Nachträgliche Anschaffungskosten bei Verzicht auf Kleinanlegerprivileg

Hat der darlehensgebende Gesellschafter mit der Gesellschaft vereinbart, das Darlehen solle “wie Eigenkapital” behandelt werden und halten sich die Beteiligten in der Insolvenz der Gesellschaft an diese Abrede, führt der endgültige Ausfall des Darlehensrückforderungsanspruchs zu nachträglichen Anschaffungskosten der Beteiligung, auch wenn der Gesellschafter mit nicht mehr als 10 % am Stammkapital der Gesellschaft beteiligt war.
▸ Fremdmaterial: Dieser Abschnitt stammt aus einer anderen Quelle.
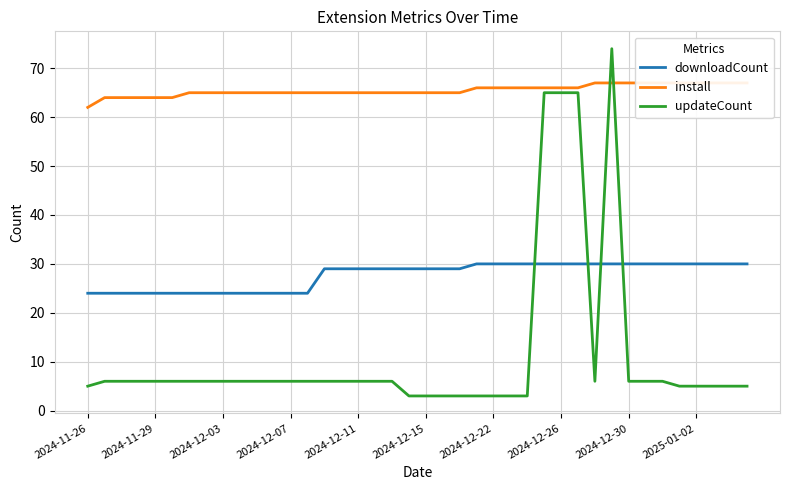

What is the sum of the install values at 33 and 35?

134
BFH Urteil vom 6.5.2014, IX R 44/13

Begründung:

Das FG hat zutreffend den Ausfall der Darlehen als nachträgliche Anschaffungskosten bei der Ermittlung des Auflösungsverlusts des Klägers gemäß § 17 Abs. 1, 2 und Abs. 4 Satz 1 EStG berücksichtigt. Dass der Kläger nur mit 10 % an der Gesellschaft beteiligt war, nicht Geschäftsführer war und damit unter das Kleinanlegerprivileg des § 32a Abs. 3 Satz 2 GmbHG a.F. fällt, steht dem nicht entgegen. Denn der Kläger hatte von vornherein mit der Gesellschaft vereinbart, die Darlehen wie “Eigenkapital” und damit im Insolvenzfall nur nachrangig zu behandeln und somit auf seine insolvenzrechtliche Privilegierung verzichtet.
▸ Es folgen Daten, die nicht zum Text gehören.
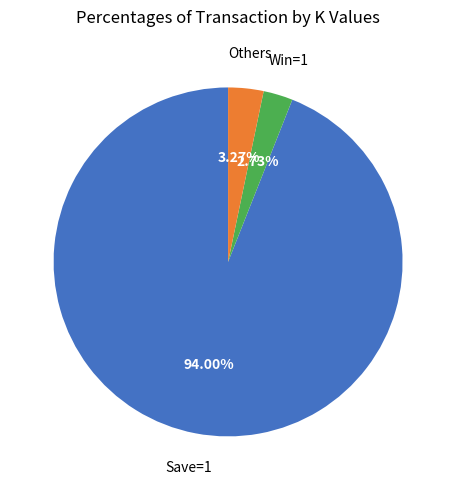

Is there any slice that represents more than half of the pie?

Yes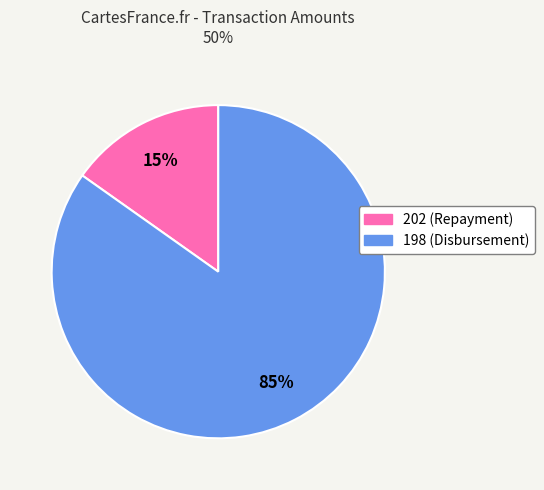

Between 202 and 198, which is larger?

198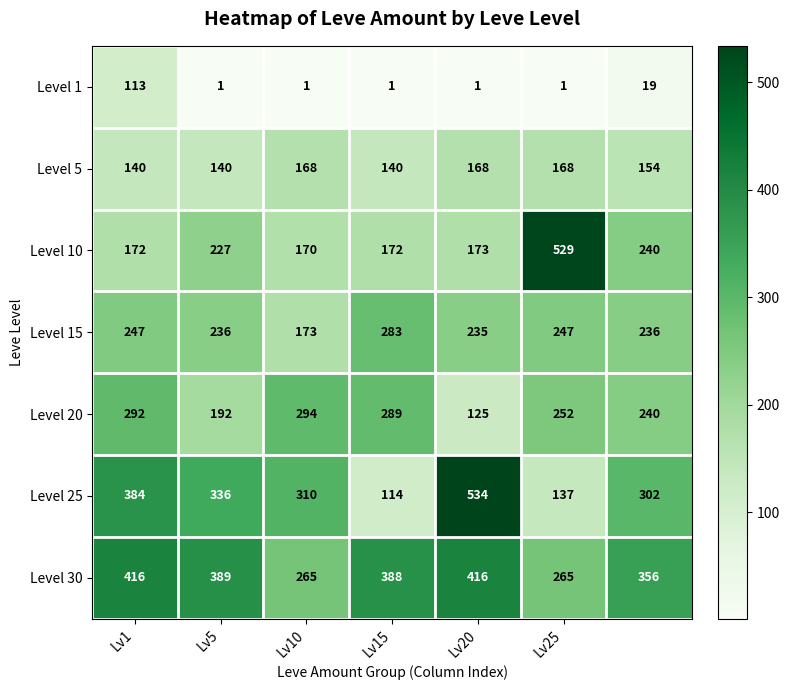

What is the highest value of the Level 25 series?

534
Nach § 17 Abs. 1 und 4 EStG gehört zu den Einkünften aus Gewerbebetrieb –unter weiteren hier nicht problematischen Voraussetzungen– auch der Gewinn aus der Auflösung einer Kapitalgesellschaft. Entsprechendes gilt für einen Auflösungsverlust als dem Betrag, um den die im Zusammenhang mit der Auflösung der Gesellschaft vom Steuerpflichtigen persönlich getragenen Kosten (entsprechend den Veräußerungskosten nach § 17 Abs. 2 Satz 1 EStG) sowie seine Anschaffungskosten den gemeinen Wert des dem Steuerpflichtigen zugeteilten oder zurückgezahlten Vermögens der Kapitalgesellschaft übersteigen.

Anschaffungskosten sind nach § 255 Abs. 1 Satz 1 HGB Aufwendungen, die geleistet werden, um einen Vermögensgegenstand zu erwerben. Dazu gehören nach § 255 Abs. 1 Satz 2 HGB auch die nachträglichen Anschaffungskosten. Zu den nachträglichen Anschaffungskosten einer Beteiligung zählen neben (verdeckten) Einlagen auch nachträgliche Aufwendungen auf die Beteiligung, wenn sie durch das Gesellschaftsverhältnis veranlasst sind und weder Werbungskosten bei den Einkünften aus Kapitalvermögen noch Veräußerungs- oder Auflösungskosten sind. Zu in diesem Sinne funktionellem Eigenkapital werden Finanzierungshilfen oder Finanzierungsmaßnahmen, wenn der Gesellschafter der Gesellschaft in der Krise der Gesellschaft ein Darlehen gewährt (§ 32a Abs. 1 GmbHG a.F.) und diese Finanzierungsmaßnahme eigenkapitalersetzenden Charakter hat. Das gleiche gilt, wenn eine Finanzierungsmaßnahme krisenbestimmt ist. Dies ist der Fall, wenn die zur Aufnahme der Geschäfte notwendige Finanzausstattung der Gesellschaft durch eine Kombination von Eigen- und Fremdkapital erreicht werden soll und die Maßnahme von vornherein als Krisenfinanzierung ausgelegt ist, der Gesellschafter sich also verpflichtet hat, das Darlehen auch in der Krise der Gesellschaft stehen zu lassen und dass die Darlehensforderung im Rang hinter die Forderungen der übrigen Gesellschaft zurückzutreten hat. Das Darlehen ist in diesem Fall nicht einseitig vom Gesellschafter kündbar.

Fehlt es an der zivilrechtlichen Voraussetzung des Eigenkapitalersatzes, hat das Darlehen nicht die Funktion von Eigenkapital und der Gesellschafter ist wie jeder Drittgläubiger zu behandeln. Das Einkommensteuerrecht respektiert die Entscheidung der Gesellschafter, der Gesellschaft nicht Eigenkapital, sondern Fremdkapital zur Verfügung zu stellen. Das (objektive) Nettoprinzip wird durch den Grundsatz eingeschränkt, dass Verluste in der Privatsphäre des Steuerpflichtigen einkommensteuerrechtlich nicht berücksichtigt werden.